** WHAT TO DO **
Lay out the entries below as a CSV with two columns named entry_text and answer, one row per entry. Put each entry's text and its answer in a single quoted field with line breaks replaced by spaces, and leave the pictures out.

** Recorded data **
BEGIN
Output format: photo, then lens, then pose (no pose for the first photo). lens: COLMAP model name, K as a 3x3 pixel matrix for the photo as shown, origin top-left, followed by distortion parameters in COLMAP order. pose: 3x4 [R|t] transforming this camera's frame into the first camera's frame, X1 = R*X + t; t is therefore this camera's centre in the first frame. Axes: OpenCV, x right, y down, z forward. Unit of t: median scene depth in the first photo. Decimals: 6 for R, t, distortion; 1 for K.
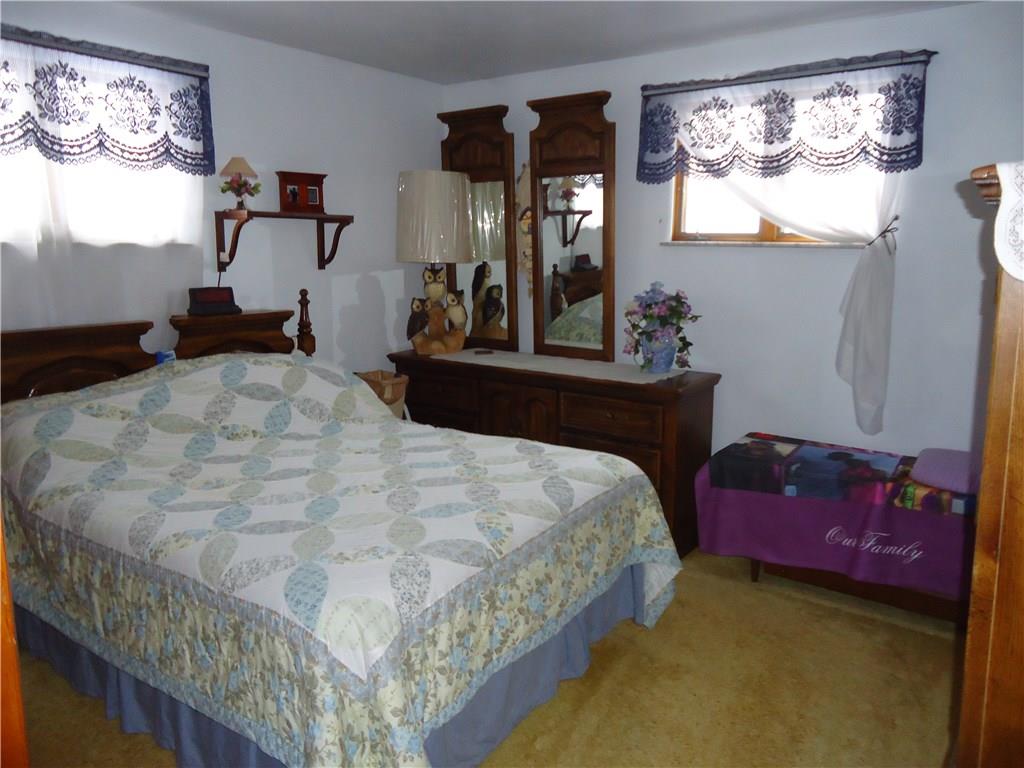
lens RADIAL K [[730.5, 0, 512.0], [0, 730.5, 384.0], [0, 0, 1]] dist [-0.027313, 0.005883]
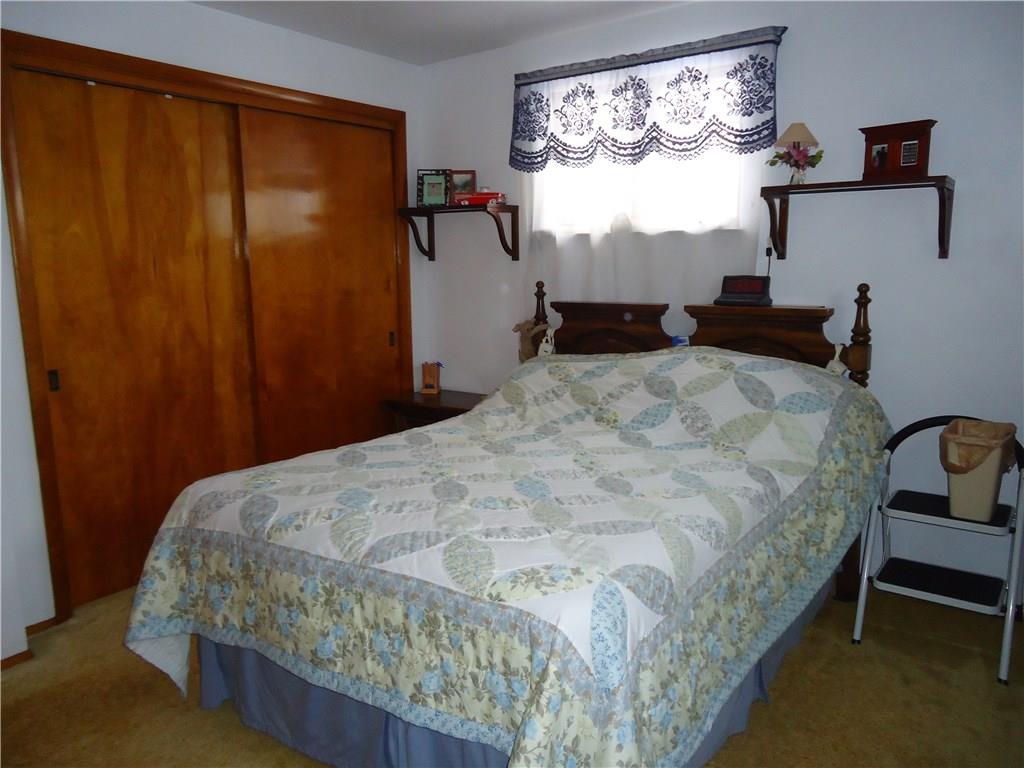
lens RADIAL K [[730.5, 0, 512.0], [0, 730.5, 384.0], [0, 0, 1]] dist [-0.027313, 0.005883]
pose [[0.005805, 0.183576, -0.982988, 0.537396], [-0.150009, 0.972041, 0.180646, -0.128178], [0.988668, 0.146409, 0.033181, 0.732459]]
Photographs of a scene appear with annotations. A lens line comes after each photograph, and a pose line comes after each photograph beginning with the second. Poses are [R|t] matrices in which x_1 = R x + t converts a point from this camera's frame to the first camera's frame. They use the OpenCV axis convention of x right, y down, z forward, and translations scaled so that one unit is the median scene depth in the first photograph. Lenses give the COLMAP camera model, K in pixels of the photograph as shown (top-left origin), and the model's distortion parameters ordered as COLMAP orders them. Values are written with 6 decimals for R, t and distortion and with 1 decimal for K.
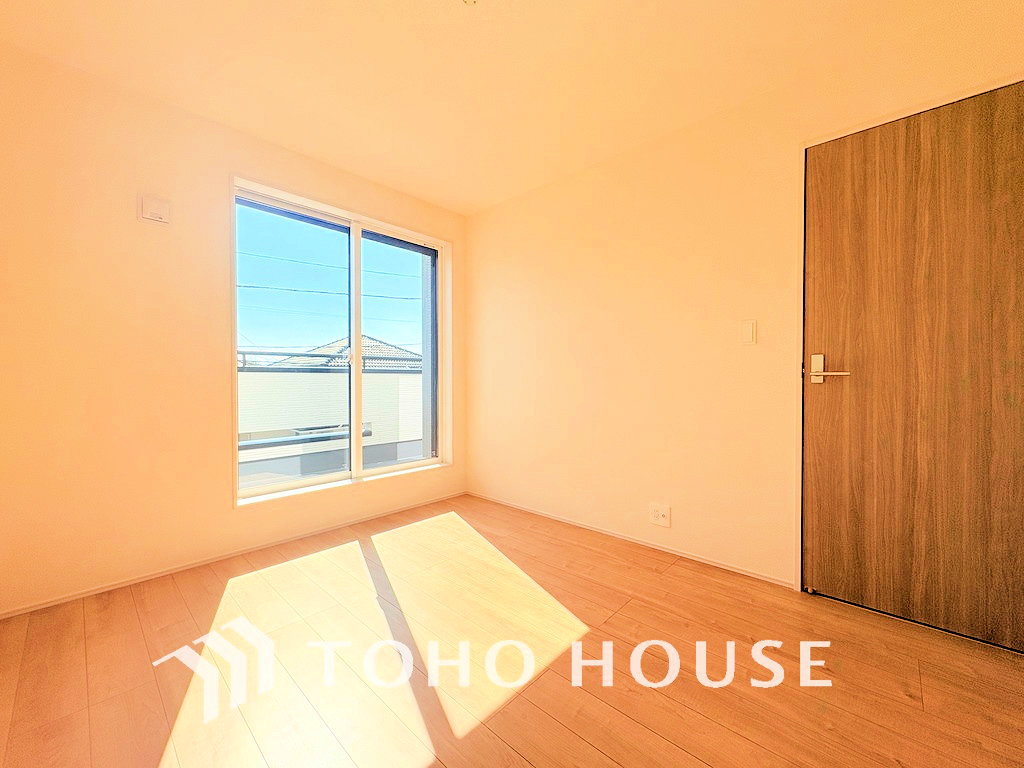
lens RADIAL K [[409.0, 0, 510.6], [0, 409.0, 383.4], [0, 0, 1]] dist [0.000011, -0.000181]
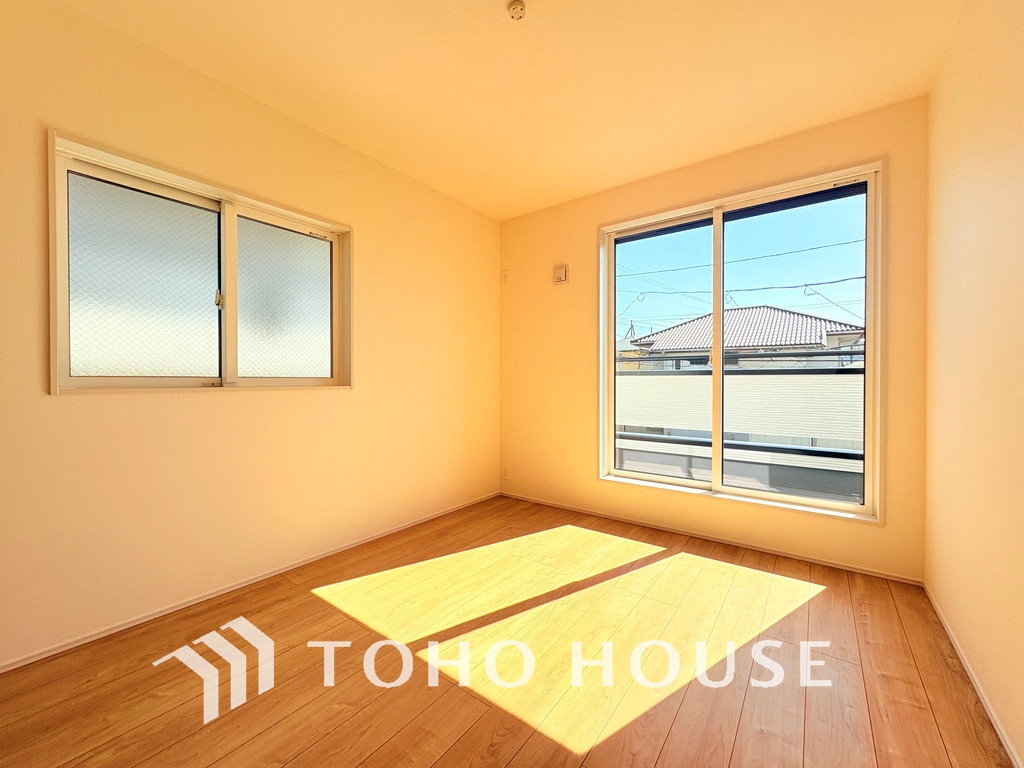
lens RADIAL K [[409.0, 0, 510.6], [0, 409.0, 383.4], [0, 0, 1]] dist [0.000011, -0.000181]
pose [[0.097586, 0.007466, -0.995199, 0.482380], [-0.011087, 0.999918, 0.006415, -0.008897], [0.995165, 0.010407, 0.097661, 0.464187]]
END
** ANSWER FOR THIS EXERCISE **
entry_text,answer
"Output format: photo, then lens, then pose (no pose for the first photo). lens: COLMAP model name, K as a 3x3 pixel matrix for the photo as shown, origin top-left, followed by distortion parameters in COLMAP order. pose: 3x4 [R|t] transforming this camera's frame into the first camera's frame, X1 = R*X + t; t is therefore this camera's centre in the first frame. Axes: OpenCV, x right, y down, z forward. Unit of t: median scene depth in the first photo. Decimals: 6 for R, t, distortion; 1 for K.","lens RADIAL K [[730.5, 0, 512.0], [0, 730.5, 384.0], [0, 0, 1]] dist [-0.027313, 0.005883] lens RADIAL K [[730.5, 0, 512.0], [0, 730.5, 384.0], [0, 0, 1]] dist [-0.027313, 0.005883] pose [[0.005805, 0.183576, -0.982988, 0.537396], [-0.150009, 0.972041, 0.180646, -0.128178], [0.988668, 0.146409, 0.033181, 0.732459]]"
"Photographs of a scene appear with annotations. A lens line comes after each photograph, and a pose line comes after each photograph beginning with the second. Poses are [R|t] matrices in which x_1 = R x + t converts a point from this camera's frame to the first camera's frame. They use the OpenCV axis convention of x right, y down, z forward, and translations scaled so that one unit is the median scene depth in the first photograph. Lenses give the COLMAP camera model, K in pixels of the photograph as shown (top-left origin), and the model's distortion parameters ordered as COLMAP orders them. Values are written with 6 decimals for R, t and distortion and with 1 decimal for K.","lens RADIAL K [[409.0, 0, 510.6], [0, 409.0, 383.4], [0, 0, 1]] dist [0.000011, -0.000181] lens RADIAL K [[409.0, 0, 510.6], [0, 409.0, 383.4], [0, 0, 1]] dist [0.000011, -0.000181] pose [[0.097586, 0.007466, -0.995199, 0.482380], [-0.011087, 0.999918, 0.006415, -0.008897], [0.995165, 0.010407, 0.097661, 0.464187]]"